** REQUIREMENT **
Quote the entries word for word. Omit the pictures.

** DATA FOR PROCESSING **
======

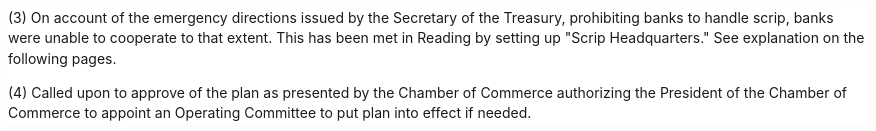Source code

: (3) On account of the emergency directions issued by the Secretary of
the Treasury, prohibiting banks to handle scrip, banks were unable to cooperate
to that extent. This has been met in Reading by setting up "Scrip Headquarters."
See explanation on the following pages.

(4) Called upon to approve of the plan as presented by the Chamber
of Commerce authorizing the President of the Chamber of Commerce to appoint
an Operating Committee to put plan into effect if needed.
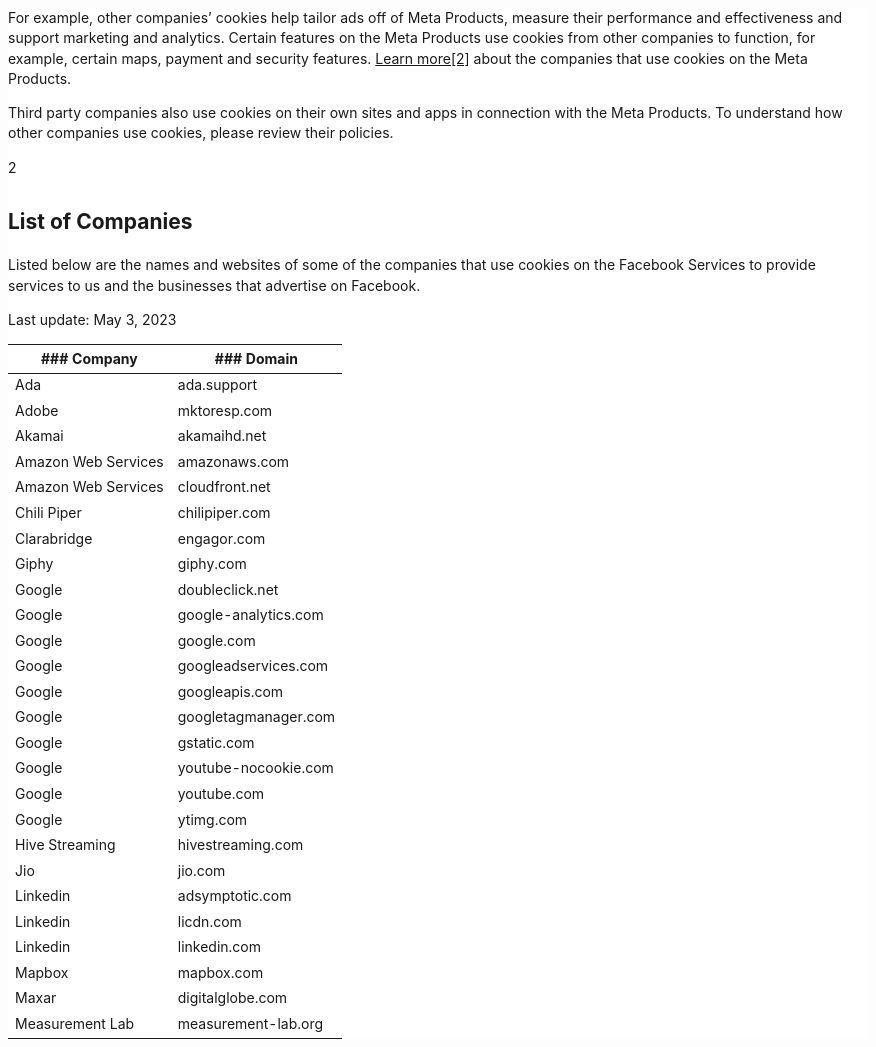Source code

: For example, other companies’ cookies help tailor ads off of Meta Products, measure their performance and effectiveness and support marketing and analytics. Certain features on the Meta Products use cookies from other companies to function, for example, certain maps, payment and security features. [Learn more\[2\]](https://mbasic.facebook.com/privacy/policies/cookies/printable/#annotation-2) about the companies that use cookies on the Meta Products.

Third party companies also use cookies on their own sites and apps in connection with the Meta Products. To understand how other companies use cookies, please review their policies.

2

List of Companies
-----------------

Listed below are the names and websites of some of the companies that use cookies on the Facebook Services to provide services to us and the businesses that advertise on Facebook.

Last update: May 3, 2023

| ### Company | ### Domain |
| --- | --- |
| Ada | ada.support |
| Adobe | mktoresp.com |
| Akamai | akamaihd.net |
| Amazon Web Services | amazonaws.com |
| Amazon Web Services | cloudfront.net |
| Chili Piper | chilipiper.com |
| Clarabridge | engagor.com |
| Giphy | giphy.com |
| Google | doubleclick.net |
| Google | google-analytics.com |
| Google | google.com |
| Google | googleadservices.com |
| Google | googleapis.com |
| Google | googletagmanager.com |
| Google | gstatic.com |
| Google | youtube-nocookie.com |
| Google | youtube.com |
| Google | ytimg.com |
| Hive Streaming | hivestreaming.com |
| Jio | jio.com |
| Linkedin | adsymptotic.com |
| Linkedin | licdn.com |
| Linkedin | linkedin.com |
| Mapbox | mapbox.com |
| Maxar | digitalglobe.com |
| Measurement Lab | measurement-lab.org |
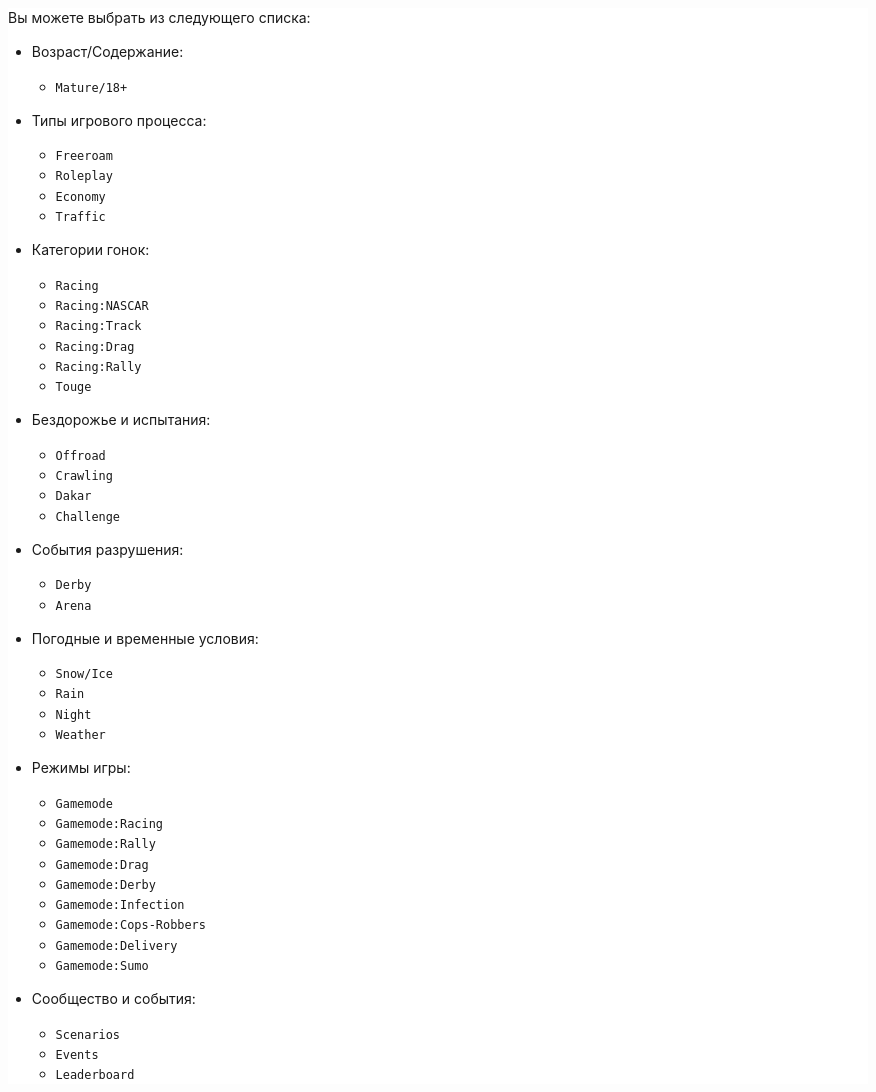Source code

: Вы можете выбрать из следующего списка:

- Возраст/Содержание:

    - `Mature/18+`

- Типы игрового процесса:

    - `Freeroam`
    - `Roleplay`
    - `Economy`
    - `Traffic`

- Категории гонок:

    - `Racing`
    - `Racing:NASCAR`
    - `Racing:Track`
    - `Racing:Drag`
    - `Racing:Rally`
    - `Touge`

- Бездорожье и испытания:

    - `Offroad`
    - `Crawling`
    - `Dakar`
    - `Challenge`

- События разрушения:

    - `Derby`
    - `Arena`

- Погодные и временные условия:

    - `Snow/Ice`
    - `Rain`
    - `Night`
    - `Weather`

- Режимы игры:

    - `Gamemode`
    - `Gamemode:Racing`
    - `Gamemode:Rally`
    - `Gamemode:Drag`
    - `Gamemode:Derby`
    - `Gamemode:Infection`
    - `Gamemode:Cops-Robbers`
    - `Gamemode:Delivery`
    - `Gamemode:Sumo`

- Сообщество и события:

    - `Scenarios`
    - `Events`
    - `Leaderboard`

======

** RESPONSE TO THE TASK **
Source code

: (3) On account of the emergency directions issued by the Secretary of
the Treasury, prohibiting banks to handle scrip, banks were unable to cooperate
to that extent. This has been met in Reading by setting up "Scrip Headquarters."
See explanation on the following pages.

(4) Called upon to approve of the plan as presented by the Chamber
of Commerce authorizing the President of the Chamber of Commerce to appoint
an Operating Committee to put plan into effect if needed.
Source code

: For example, other companies’ cookies help tailor ads off of Meta Products, measure their performance and effectiveness and support marketing and analytics. Certain features on the Meta Products use cookies from other companies to function, for example, certain maps, payment and security features. [Learn more\[2\]](https://mbasic.facebook.com/privacy/policies/cookies/printable/#annotation-2) about the companies that use cookies on the Meta Products.

Third party companies also use cookies on their own sites and apps in connection with the Meta Products. To understand how other companies use cookies, please review their policies.

2

List of Companies
-----------------

Listed below are the names and websites of some of the companies that use cookies on the Facebook Services to provide services to us and the businesses that advertise on Facebook.

Last update: May 3, 2023

| ### Company | ### Domain |
| --- | --- |
| Ada | ada.support |
| Adobe | mktoresp.com |
| Akamai | akamaihd.net |
| Amazon Web Services | amazonaws.com |
| Amazon Web Services | cloudfront.net |
| Chili Piper | chilipiper.com |
| Clarabridge | engagor.com |
| Giphy | giphy.com |
| Google | doubleclick.net |
| Google | google-analytics.com |
| Google | google.com |
| Google | googleadservices.com |
| Google | googleapis.com |
| Google | googletagmanager.com |
| Google | gstatic.com |
| Google | youtube-nocookie.com |
| Google | youtube.com |
| Google | ytimg.com |
| Hive Streaming | hivestreaming.com |
| Jio | jio.com |
| Linkedin | adsymptotic.com |
| Linkedin | licdn.com |
| Linkedin | linkedin.com |
| Mapbox | mapbox.com |
| Maxar | digitalglobe.com |
| Measurement Lab | measurement-lab.org |
Source code

: Вы можете выбрать из следующего списка:

- Возраст/Содержание:

    - `Mature/18+`

- Типы игрового процесса:

    - `Freeroam`
    - `Roleplay`
    - `Economy`
    - `Traffic`

- Категории гонок:

    - `Racing`
    - `Racing:NASCAR`
    - `Racing:Track`
    - `Racing:Drag`
    - `Racing:Rally`
    - `Touge`

- Бездорожье и испытания:

    - `Offroad`
    - `Crawling`
    - `Dakar`
    - `Challenge`

- События разрушения:

    - `Derby`
    - `Arena`

- Погодные и временные условия:

    - `Snow/Ice`
    - `Rain`
    - `Night`
    - `Weather`

- Режимы игры:

    - `Gamemode`
    - `Gamemode:Racing`
    - `Gamemode:Rally`
    - `Gamemode:Drag`
    - `Gamemode:Derby`
    - `Gamemode:Infection`
    - `Gamemode:Cops-Robbers`
    - `Gamemode:Delivery`
    - `Gamemode:Sumo`

- Сообщество и события:

    - `Scenarios`
    - `Events`
    - `Leaderboard`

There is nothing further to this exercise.